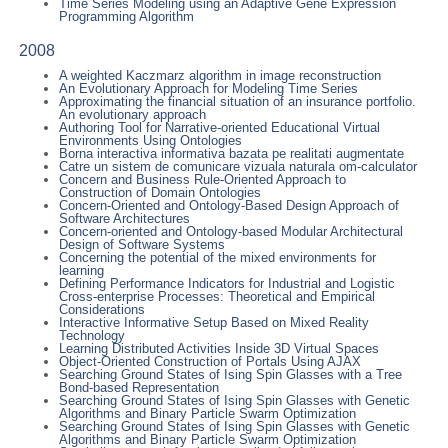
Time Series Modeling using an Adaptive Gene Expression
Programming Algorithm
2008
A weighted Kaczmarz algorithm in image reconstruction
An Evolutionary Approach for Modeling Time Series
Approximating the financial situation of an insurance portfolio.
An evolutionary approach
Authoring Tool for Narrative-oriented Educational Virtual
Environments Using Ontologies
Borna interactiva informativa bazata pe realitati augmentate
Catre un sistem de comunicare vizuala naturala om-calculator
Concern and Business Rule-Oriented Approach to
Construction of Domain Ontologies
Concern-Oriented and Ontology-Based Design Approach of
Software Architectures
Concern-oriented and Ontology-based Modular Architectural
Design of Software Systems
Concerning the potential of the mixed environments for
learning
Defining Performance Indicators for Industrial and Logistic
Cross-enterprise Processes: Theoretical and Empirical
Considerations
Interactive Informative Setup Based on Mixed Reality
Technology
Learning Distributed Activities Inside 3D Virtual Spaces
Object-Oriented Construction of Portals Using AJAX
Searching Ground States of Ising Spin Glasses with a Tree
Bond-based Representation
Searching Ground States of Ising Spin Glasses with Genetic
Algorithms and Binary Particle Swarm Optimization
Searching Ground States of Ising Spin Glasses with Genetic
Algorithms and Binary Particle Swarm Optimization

* * * * *

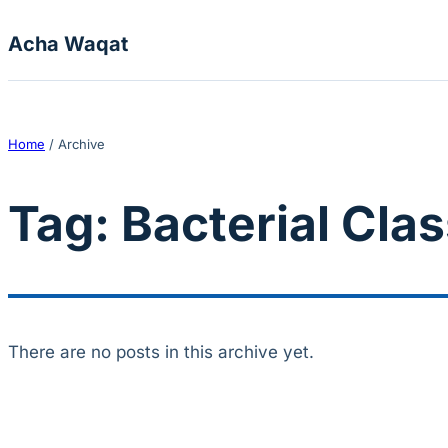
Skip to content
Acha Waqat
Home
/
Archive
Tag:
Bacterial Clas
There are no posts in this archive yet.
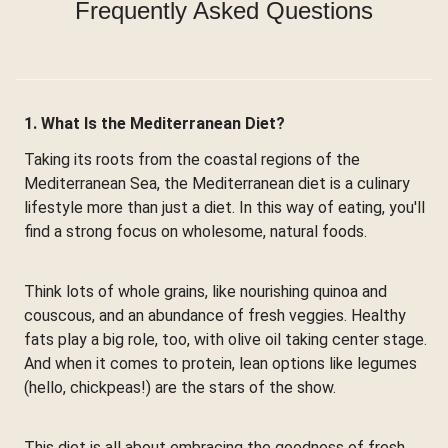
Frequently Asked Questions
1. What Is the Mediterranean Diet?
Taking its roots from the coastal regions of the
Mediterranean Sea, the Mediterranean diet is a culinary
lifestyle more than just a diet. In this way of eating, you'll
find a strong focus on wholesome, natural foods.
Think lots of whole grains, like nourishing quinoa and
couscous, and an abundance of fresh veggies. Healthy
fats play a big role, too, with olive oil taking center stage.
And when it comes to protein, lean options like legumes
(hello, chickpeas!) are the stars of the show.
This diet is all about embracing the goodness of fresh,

* * * * *

REQUIRED WORK
Pick every line containing the word "Software" out of the material, and copy those lines.

SOLUTION FOR THIS TASK
Software Architectures
Design of Software Systems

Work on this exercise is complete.